Hal yang aneh tentang kontrol kedalaman adalah kontrol ini tetap tersedia bahkan dalam mode eksposur manual. Jangan salah, yang dilakukannya hanyalah mengubah aperture, tetapi karena tidak secara tegas memberi tahu Anda hal ini dan memang ada tidak ada kontrol ramah sentuhan yang setara untuk kecepatan rana atau ISO, ini mungkin membuat Anda percaya ada hal lain yang terjadi pada. Jangan khawatir, tidak ada pemrosesan peta kedalaman atau simulasi keburaman yang diterapkan di sini; dalam mode manual, kontrol kedalaman hanyalah kontrol aperture berlebihan dengan nama berbeda.

Selain sentuhannya, pengalamannya luar biasa

Meskipun saya menganggap penting antarmuka sentuh X-A7, saya masih sangat menikmati memotret dengan kamera ini, dan menurut saya fotografer tingkat menengah hingga mahir mana pun akan merasakan hal yang sama. Hal ini terutama karena pengguna tersebut kemungkinan besar akan mengabaikan kontrol sentuh hampir seluruhnya, dan X-A7 membuatnya relatif mudah untuk melakukan hal ini.

Dengan dua tombol kontrol, Anda memiliki akses langsung ke kecepatan rana dan bukaan. Banyak kamera pada level ini cenderung hanya memiliki satu tombol kontrol. Anda juga mendapatkan joystick pemilih fokus otomatis, jadi meskipun Anda mematikan layar sentuh sepenuhnya (yang merupakan opsi), Anda masih memiliki kontrol satu tombol atas titik fokus.

Berat kameranya hanya 11,3 ons namun terasa kokoh dan dibuat dengan baik. Semua dialnya kokoh dan menawarkan umpan balik sentuhan yang bagus. Tidak ada yang terlihat atau terasa murah. Warna “perak tua” pada unit ulasan saya memancarkan kelas dan kecanggihan, sementara warna lain yang tersedia — terutama “hijau mint” — menawarkan lebih banyak kesenangan.

X-A7 juga memiliki performa yang bagus. Ini mendapat manfaat signifikan dari fase hybrid baru dan sistem autofokus deteksi kontras dengan 117 titik yang dapat dipilih.

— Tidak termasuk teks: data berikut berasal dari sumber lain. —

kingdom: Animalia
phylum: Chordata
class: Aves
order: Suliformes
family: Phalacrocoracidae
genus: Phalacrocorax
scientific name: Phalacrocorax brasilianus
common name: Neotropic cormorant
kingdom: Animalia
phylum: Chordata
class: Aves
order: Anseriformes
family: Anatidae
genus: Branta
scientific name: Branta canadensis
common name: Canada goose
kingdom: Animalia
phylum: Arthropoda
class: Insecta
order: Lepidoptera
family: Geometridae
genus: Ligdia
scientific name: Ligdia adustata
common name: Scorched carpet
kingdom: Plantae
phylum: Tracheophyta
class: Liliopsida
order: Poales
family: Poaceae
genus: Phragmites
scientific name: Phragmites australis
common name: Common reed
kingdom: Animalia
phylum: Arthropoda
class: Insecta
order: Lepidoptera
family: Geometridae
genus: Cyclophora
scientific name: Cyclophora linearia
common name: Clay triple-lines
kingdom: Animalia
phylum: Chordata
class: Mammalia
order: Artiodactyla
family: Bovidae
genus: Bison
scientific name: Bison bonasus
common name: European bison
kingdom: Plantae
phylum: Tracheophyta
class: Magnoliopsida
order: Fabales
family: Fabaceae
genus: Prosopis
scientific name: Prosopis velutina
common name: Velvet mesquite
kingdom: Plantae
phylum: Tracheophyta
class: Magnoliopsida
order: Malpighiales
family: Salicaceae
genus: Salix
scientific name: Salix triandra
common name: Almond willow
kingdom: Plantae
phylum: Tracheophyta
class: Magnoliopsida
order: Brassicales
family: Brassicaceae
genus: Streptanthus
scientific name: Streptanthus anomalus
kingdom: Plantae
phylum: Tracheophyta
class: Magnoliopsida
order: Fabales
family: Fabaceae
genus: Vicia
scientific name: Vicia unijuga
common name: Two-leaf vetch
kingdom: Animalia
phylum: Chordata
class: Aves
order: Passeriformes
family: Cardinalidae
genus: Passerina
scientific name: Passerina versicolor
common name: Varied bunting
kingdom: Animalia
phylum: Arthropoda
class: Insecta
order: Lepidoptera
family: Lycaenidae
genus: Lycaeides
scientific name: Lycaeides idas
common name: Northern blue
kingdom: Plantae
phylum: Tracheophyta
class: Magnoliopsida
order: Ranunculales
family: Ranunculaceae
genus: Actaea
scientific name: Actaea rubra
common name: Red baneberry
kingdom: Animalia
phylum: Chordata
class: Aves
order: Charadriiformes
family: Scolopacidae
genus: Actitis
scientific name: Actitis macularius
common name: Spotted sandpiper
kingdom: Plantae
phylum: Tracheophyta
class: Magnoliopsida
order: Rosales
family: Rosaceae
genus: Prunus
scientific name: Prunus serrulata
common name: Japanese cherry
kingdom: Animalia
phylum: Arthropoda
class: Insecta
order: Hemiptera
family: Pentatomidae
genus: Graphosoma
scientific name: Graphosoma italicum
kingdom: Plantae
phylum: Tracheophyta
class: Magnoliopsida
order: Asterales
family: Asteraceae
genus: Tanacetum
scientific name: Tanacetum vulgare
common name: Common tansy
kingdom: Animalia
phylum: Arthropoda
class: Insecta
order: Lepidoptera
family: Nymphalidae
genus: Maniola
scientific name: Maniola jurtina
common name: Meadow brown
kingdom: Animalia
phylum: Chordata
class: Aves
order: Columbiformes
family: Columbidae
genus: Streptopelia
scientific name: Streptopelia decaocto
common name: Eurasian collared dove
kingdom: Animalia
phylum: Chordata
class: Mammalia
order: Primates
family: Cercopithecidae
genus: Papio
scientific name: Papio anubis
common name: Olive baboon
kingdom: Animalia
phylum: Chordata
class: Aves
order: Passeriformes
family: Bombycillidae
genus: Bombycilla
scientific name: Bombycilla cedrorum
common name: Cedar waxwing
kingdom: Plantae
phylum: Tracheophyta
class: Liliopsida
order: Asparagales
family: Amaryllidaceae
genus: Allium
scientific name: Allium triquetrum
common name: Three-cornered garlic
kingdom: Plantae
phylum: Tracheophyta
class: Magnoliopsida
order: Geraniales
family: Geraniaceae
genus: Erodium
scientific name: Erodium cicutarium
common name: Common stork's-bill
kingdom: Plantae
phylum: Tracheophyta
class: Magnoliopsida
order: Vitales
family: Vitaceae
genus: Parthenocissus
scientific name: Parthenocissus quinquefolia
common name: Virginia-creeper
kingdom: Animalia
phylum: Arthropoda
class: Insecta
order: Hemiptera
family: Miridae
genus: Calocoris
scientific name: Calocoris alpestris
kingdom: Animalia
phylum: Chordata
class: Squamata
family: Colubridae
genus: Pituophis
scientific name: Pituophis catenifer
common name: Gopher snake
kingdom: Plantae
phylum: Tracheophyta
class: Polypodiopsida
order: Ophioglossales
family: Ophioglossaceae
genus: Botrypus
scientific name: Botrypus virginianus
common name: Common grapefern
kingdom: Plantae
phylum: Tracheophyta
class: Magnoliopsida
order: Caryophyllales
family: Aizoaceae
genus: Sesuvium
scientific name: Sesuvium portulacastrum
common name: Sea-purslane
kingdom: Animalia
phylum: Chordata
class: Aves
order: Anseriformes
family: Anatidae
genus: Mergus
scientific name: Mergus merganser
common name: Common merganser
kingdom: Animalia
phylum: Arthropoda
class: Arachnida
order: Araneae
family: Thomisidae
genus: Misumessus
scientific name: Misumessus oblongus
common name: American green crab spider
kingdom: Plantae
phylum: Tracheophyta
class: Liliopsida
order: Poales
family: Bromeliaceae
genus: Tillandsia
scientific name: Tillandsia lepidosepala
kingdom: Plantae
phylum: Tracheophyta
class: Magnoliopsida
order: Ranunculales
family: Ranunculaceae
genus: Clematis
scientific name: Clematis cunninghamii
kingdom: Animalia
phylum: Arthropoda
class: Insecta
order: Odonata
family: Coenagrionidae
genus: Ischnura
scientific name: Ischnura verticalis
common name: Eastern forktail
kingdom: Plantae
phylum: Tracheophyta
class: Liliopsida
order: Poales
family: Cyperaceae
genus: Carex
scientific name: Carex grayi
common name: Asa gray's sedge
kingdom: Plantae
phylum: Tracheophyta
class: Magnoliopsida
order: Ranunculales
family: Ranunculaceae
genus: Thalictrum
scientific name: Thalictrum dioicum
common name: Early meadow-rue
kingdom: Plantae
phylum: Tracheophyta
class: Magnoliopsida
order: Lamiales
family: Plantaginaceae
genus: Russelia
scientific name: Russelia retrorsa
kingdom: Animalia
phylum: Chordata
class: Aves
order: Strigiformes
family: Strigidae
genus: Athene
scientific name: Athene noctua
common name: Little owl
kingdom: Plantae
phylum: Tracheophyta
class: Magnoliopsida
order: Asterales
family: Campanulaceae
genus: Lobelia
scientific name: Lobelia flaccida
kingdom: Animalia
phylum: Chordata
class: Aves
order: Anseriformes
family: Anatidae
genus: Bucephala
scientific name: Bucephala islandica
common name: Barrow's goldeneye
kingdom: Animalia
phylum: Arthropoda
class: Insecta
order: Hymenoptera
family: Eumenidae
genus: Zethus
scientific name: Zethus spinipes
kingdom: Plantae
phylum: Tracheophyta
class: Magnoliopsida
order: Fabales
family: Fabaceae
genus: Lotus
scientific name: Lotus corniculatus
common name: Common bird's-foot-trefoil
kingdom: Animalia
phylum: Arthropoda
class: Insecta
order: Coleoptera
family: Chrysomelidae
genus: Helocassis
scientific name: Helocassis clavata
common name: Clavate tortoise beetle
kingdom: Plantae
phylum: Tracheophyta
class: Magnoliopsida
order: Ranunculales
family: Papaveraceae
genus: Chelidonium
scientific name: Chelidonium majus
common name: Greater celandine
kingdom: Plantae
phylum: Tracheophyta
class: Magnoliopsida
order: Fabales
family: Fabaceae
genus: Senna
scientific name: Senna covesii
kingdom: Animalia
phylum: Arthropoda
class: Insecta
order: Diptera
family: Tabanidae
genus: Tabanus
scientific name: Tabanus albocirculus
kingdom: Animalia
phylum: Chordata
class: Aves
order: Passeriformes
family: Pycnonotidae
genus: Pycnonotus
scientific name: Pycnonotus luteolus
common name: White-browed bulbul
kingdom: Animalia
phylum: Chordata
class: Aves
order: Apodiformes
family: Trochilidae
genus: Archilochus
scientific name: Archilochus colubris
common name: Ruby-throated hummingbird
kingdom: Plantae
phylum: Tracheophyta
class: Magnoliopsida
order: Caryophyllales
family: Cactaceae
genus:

Ini merupakan kemajuan besar dari X-A5 dalam hal kecepatan, dengan pengurangan fokus berburu secara signifikan. Deteksi wajah dan mata juga tersedia dan berfungsi dalam mode diam dan video. Fokus otomatis adalah faktor terbesar yang mencegah X-A5 (dan saudaranya, the X-T100) dari sekedar rekomendasi yang mudah, dan sangat menyenangkan melihat Fujifilm memperhatikan masukan tersebut.

Saya berharap ada stabilisasi gambar internal, tapi itu adalah fitur yang cukup langka di kelas ini — dan bahkan lebih jarang lagi dari Fujifilm, yang masih hanya menawarkannya dalam satu kamera seri X, kamera andalannya. X-H1. Lensa kit, setidaknya, sudah stabil, tetapi banyak lensa terbaik Fujifilm yang tidak.

Kualitas gambar dan video

Karena ini adalah model praproduksi, contoh gambar yang Anda lihat di sini mungkin tidak menunjukkan kualitas gambar akhir, oleh karena itu saya akan menahan penilaian sampai kami mendapatkan kamera produksi. (Dukungan RAW juga belum tersedia pada saat ulasan ini dibuat, jadi saya hanya dapat melihat dalam format JPEG.) Meski begitu, saya tidak memiliki keluhan besar mengenai kualitas gambar.

1 dari 9

Namun, pengurangan noise ISO tinggi terlalu berat untuk selera saya, bahkan ketika diturunkan sepenuhnya. Ini menarik bagi saya berdasarkan cara Fujifilm mengiklankan sensor baru ini sebagai sensor yang lebih baik dalam cahaya rendah. X-A7 seharusnya meningkatkan performa noise berkat kabel tembaga baru, namun kameranya tampaknya masih sangat mengandalkan pengurangan noise pada nilai ISO 3.200 ke atas. Saya akan mendapatkan gambaran yang lebih baik tentang performa kebisingan sebenarnya setelah saya dapat membuka file RAW.

Video mungkin merupakan tempat peningkatan kualitas terbesar telah dilakukan. X-A5 secara teknis dapat memotret 4K, tetapi dibatasi hanya pada 15 frame per detik. Dengan kata lain, itu tidak dapat digunakan. X-A7 sekarang menembak 4K hingga 30 frame per detik, dan dari seluruh lebar sensor. Untuk tampilan sinematiknya juga ditawarkan 24 frame per detik. Jack mikrofon disertakan, tetapi ukurannya lebih kecil yaitu 2,5 mm, sehingga diperlukan adaptor untuk menggunakan mikrofon eksternal standar.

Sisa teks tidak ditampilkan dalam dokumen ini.